Those were the days…

 

 

 

Don’t you just love it when someone seriously asks for your help? (I do!)

I guess it’s been a year already since Nancy asked me for some assistance. She has a wonderful career doing distance learning teaching both English and Math.

Technology is wonderful. Nancy lives in Ireland, and she uses Skype to teach Chinese high school students in China. Some of them have already traveled to the United States and spend a year in our high schools.

One young man has submitted more than a dozen applications for college, including Columbia and U.C. Davis.

I got involved when Nancy asked me to write a few articles for her students. An entire Chinese class was visiting the Grand Canyon. I wrote the article, and she shared it with her class.
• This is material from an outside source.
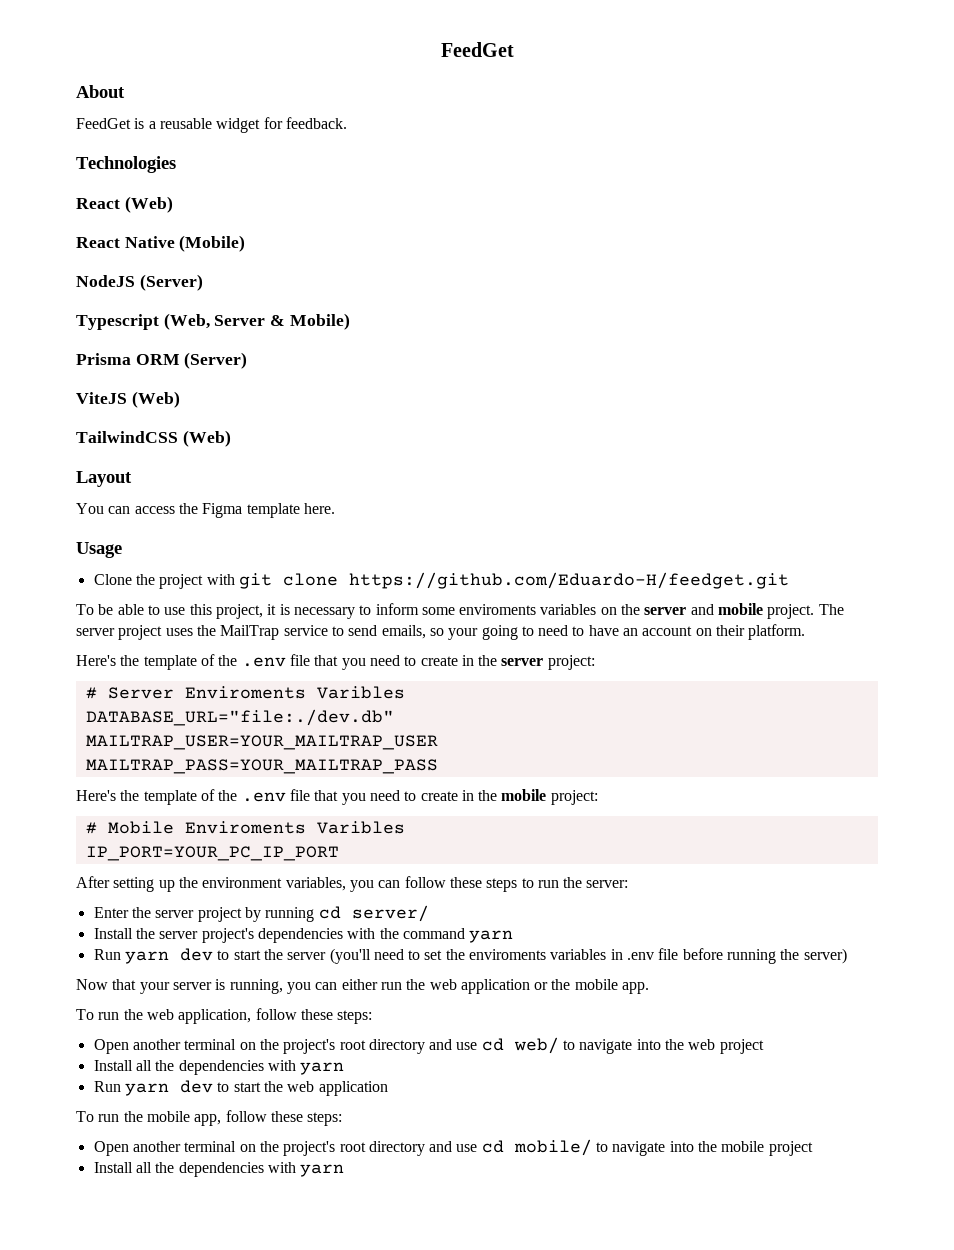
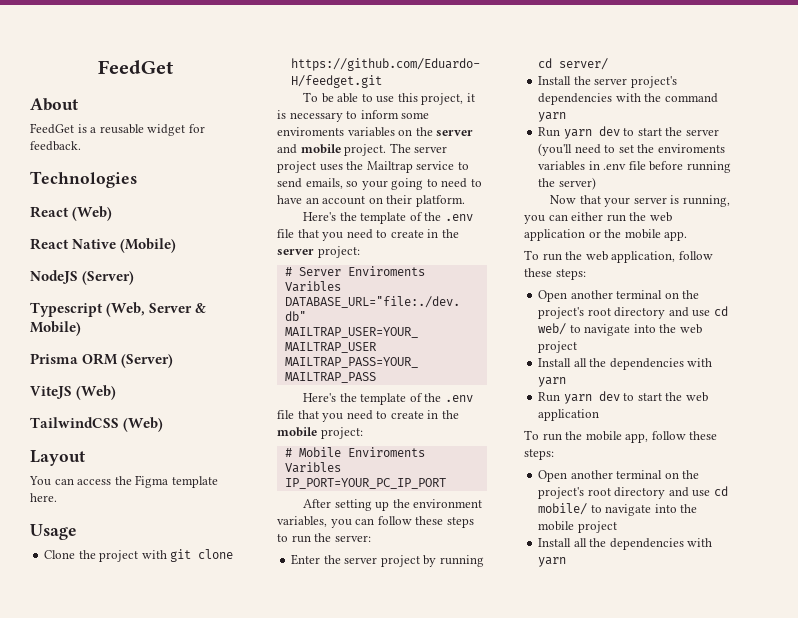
[220,625,280,640] MailTrap -> [366,161,413,173] Mailtrap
I wrote other articles for Chinese students who would visit New York. I’ve written a few arcane topics that might interest junior high school students such as fire ants in Arizona.

My most recent assistance is editing essays students submit for college applications.
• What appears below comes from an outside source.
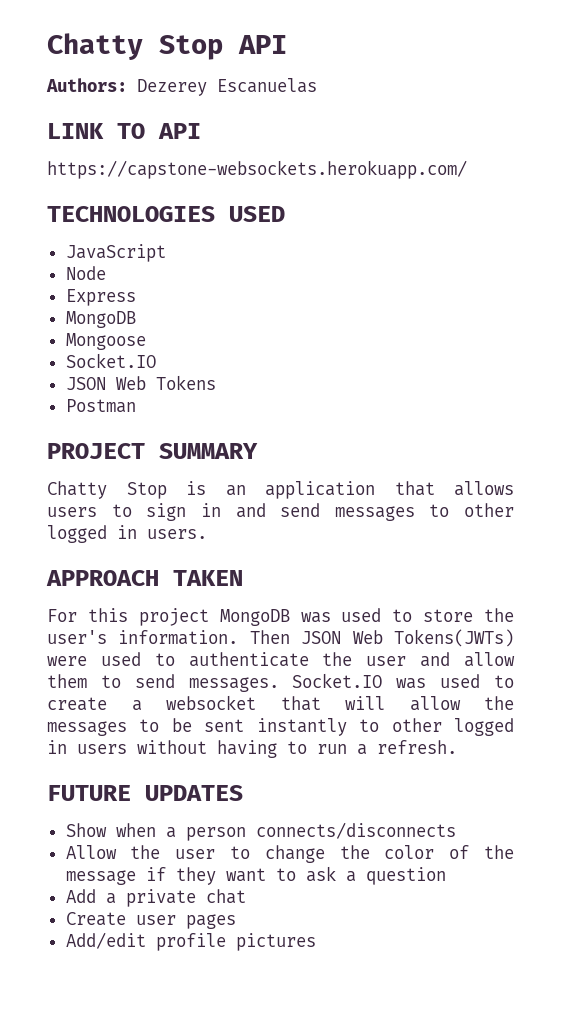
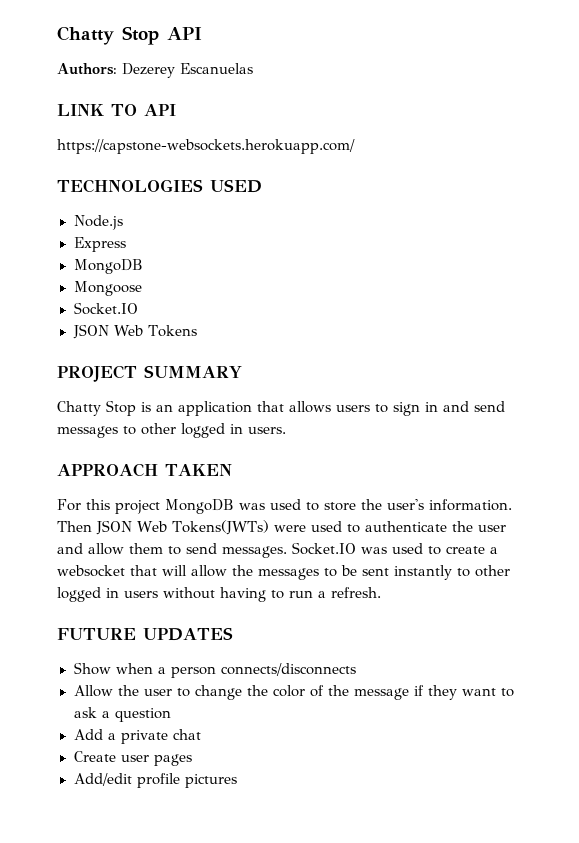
[65,244,166,262] [65,266,106,280] JavaScript // Node -> [73,215,123,230] Node.js
[65,399,136,413] // Postman -> (198, 331) none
The essay topics enlightened me. They range from personal insight to potential career aspirations. The essay content can summarize prior career path accomplishments.

That brings me to this article I wrote to Nancy last year:

How To Get Ahead In Life

get an A450

“Want to get an A in class?…. Don’t enroll if an Asian is there.”

That’s the advice I was given my freshman year in college.

The year was 1958. The place was Rochester, New York.  Even back then, there were plenty of Japanese and Chinese young adults living there.

And lots of them were applying for college.

Still… looking back, I was lucky.

That was before the passage of the Immigration Act of 1965. It was before our nation began seeing large numbers of Asian immigrants.

It was fairly easy to find out if any Asian students had signed up for the courses I was selecting.

Was I a racist?

Hell no. The reason was survival. I wanted the ‘A.’

You see… If the professor was known for only giving out a few ‘A’ grades… If there was an Asian student in the class… The Asian student would get the ‘A’ grade.

It had nothing to do with favoritism. It was all based on performance. Asian students just studied harder… or something. Whatever… they always had the highest scores and always got A grades.

Now, this was back in the 50’s, where there were much fewer Asian students going to college.

Today, because of the passage of the Immigration Act of 1965, the Asian population is much higher. College kids face stiffer competition for ‘A’ grades.

Check out this chart:

chart930

The latest data from the Pew Research Center shows Asian men earned 117 percent as much as white men did.

Similarly, Asian women out-earned all other racial groups.

What’s their secret?

The Pew Research credited three factors:

~ Emphasis on education: “Educational attainment among Asian Americans is markedly higher than that of the U.S. population overall. Among those ages 25 and older, 49% hold at least a college degree, compared with 28% of the U.S. population overall.”

~ Emphasis on marriage and family: “(Asian) newborns are less likely than all U.S. newborns to have an unmarried mother (16% vs 41%); and their children are more likely than all U.S. children to be raised in a household with two married parents (80% vs 63%).”

~ Emphasis on work ethic: “Nearly seven-in-ten (69%) Asians say people can get ahead if they are willing to work hard.”

“The research failed to mention another factor that distinguishes Asians: most Asians do not share the ‘we versus them’ mentality. The majority of Asians do not demand that someone or some group be held responsible for their own happiness. Instead, they ask themselves, “What do I need to do to make my life better?” and then make it happen.”

2 thoughts on “Those were the days…

  1. josephlacey12

    The last paragraph was part of the quoted text….. not mine (but I agree with it)

    It’s a hard sell… the Chinese culture (and others…) push education extremely hard. I’m not impressed with the USA ‘education culture.’